Why it's important to HALT

Are you feeling Hungry, Angry, Lonely, Tired? Time to HALT! ðŸ›‘✋

This concept comes from the widely accepted belief that if we humans are experiencing any of those 4 things, we are not able to appropriately deal with tough situations. This means we may be more quick to overreact to a situation, yell, say sometime we regret, do something we regret, or even relapse.


Hungry: Hunger can be a lack of a physical or emotional need. You may feel physically hungry and need to eat before you address the situation at hand, or you may have an emotional need for attention, affection or understanding. To combat hunger, find a nutritious snack while talking to a friend, watching a funny show or reading a book.

Angry: Anger is a normal human emotion. The goal is not to never be angry. The goal is to understand what is behind your anger. That is, what is happening deeper that’s leading to feelings of anger? You see, anger is considered a “secondary emotion,” meaning it is the result of another feeling that may be less obvious on the surface. Beneath the anger may be feelings of hurt, sadness, or disappointment, for example. (It’s actually quite common that anger is specifically the result of feeling hurt.) It is important to take time to understand the reason for your anger before you react. It helps to take a break and step away from the situation and sit with your thoughts until the anger dissipates a little and you can understand the feelings behind it. Ways to dispel anger are by writing, meditating, focusing on positive thoughts about yourself and the world, or engaging in a hobby (e.g. creating art, singing, or dancing). 

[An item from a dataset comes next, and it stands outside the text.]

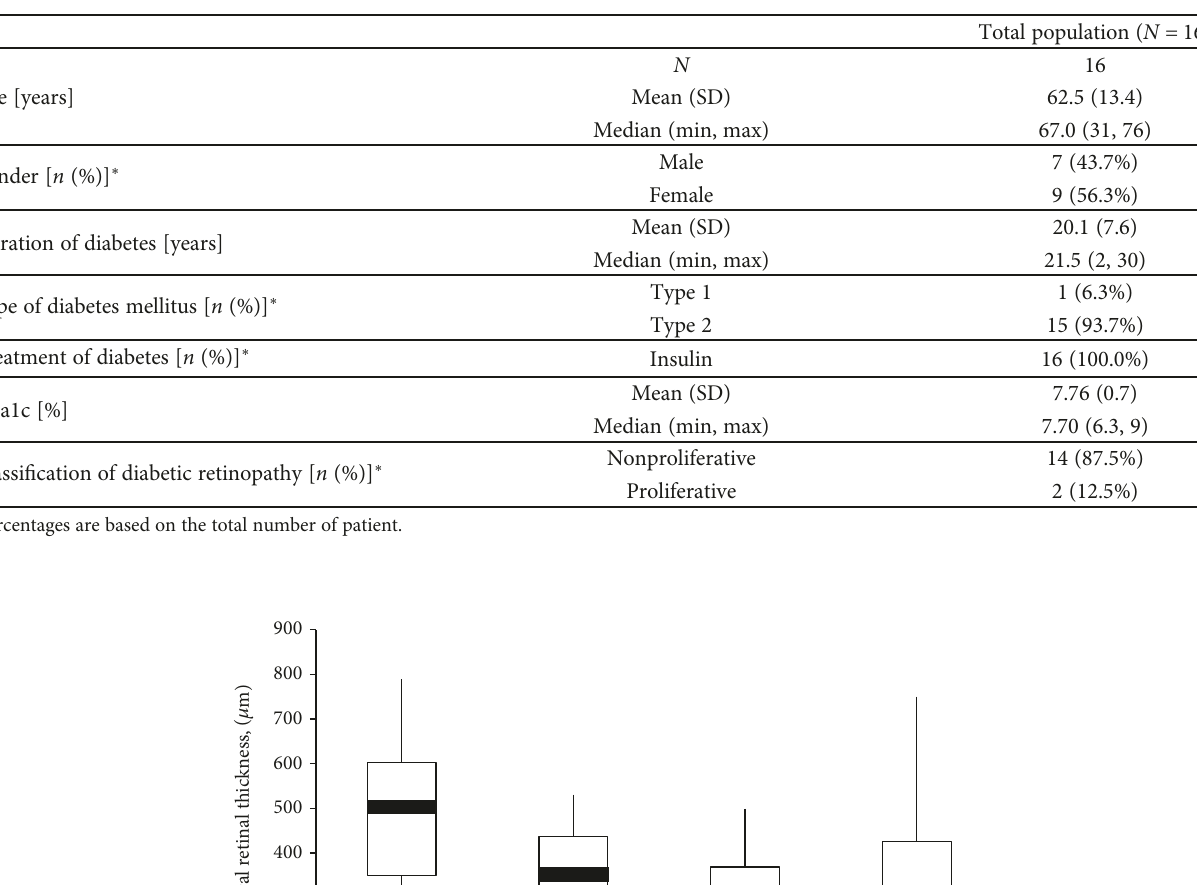
Table 1: Demographic characteristics and relevant medical history with regard to diabetes.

Lonely: Feeling lonely can involve being actually alone, or being around people but still feeling alone. So it can be either a physical state or an emotional one. If you notice you are feeling lonely, you can call a friend, connect with a loved one, or even go out into the world by taking a walk in your neighborhood or at the mall. Being a member of a group or talking to a therapist are other ways to combat loneliness.

Tired: If you’re feeling tired, you are depleted of the energy it takes to accurately and appropriately deal with difficult situations. It’s important to HALT when you’re feeling tired. In fact, getting adequate sleep is a foundation for emotional wellness and stability. So just because it’s listed last here, does not mean it’s the least important! Sleep and being rested is actually essential to overall happiness. You must get sleep and recharge your body in order to be able to deal with tough situations.

How to HALT: Check-in with yourself each morning and ask yourself if you are feeling any of those things (hungry, angry, lonely, tired). If possible, address what you are feeling and make positive changes. You can use some of the suggestions in the paragraphs above. However, if you can’t make the changes right then, for example- you’re tired but you can’t go back to sleep because you have to go to work, then be aware of how you feel and try not to make any big decisions or have reactions until you are able to recharge. Literally tell yourself, “I’m tired (or, "I'm hungry/angry/lonely") today, so I need to be careful not to overreact or say something I don’t mean. I need to be compassionate with myself and others. I’ll address xyz problem when I am feeling more rested.”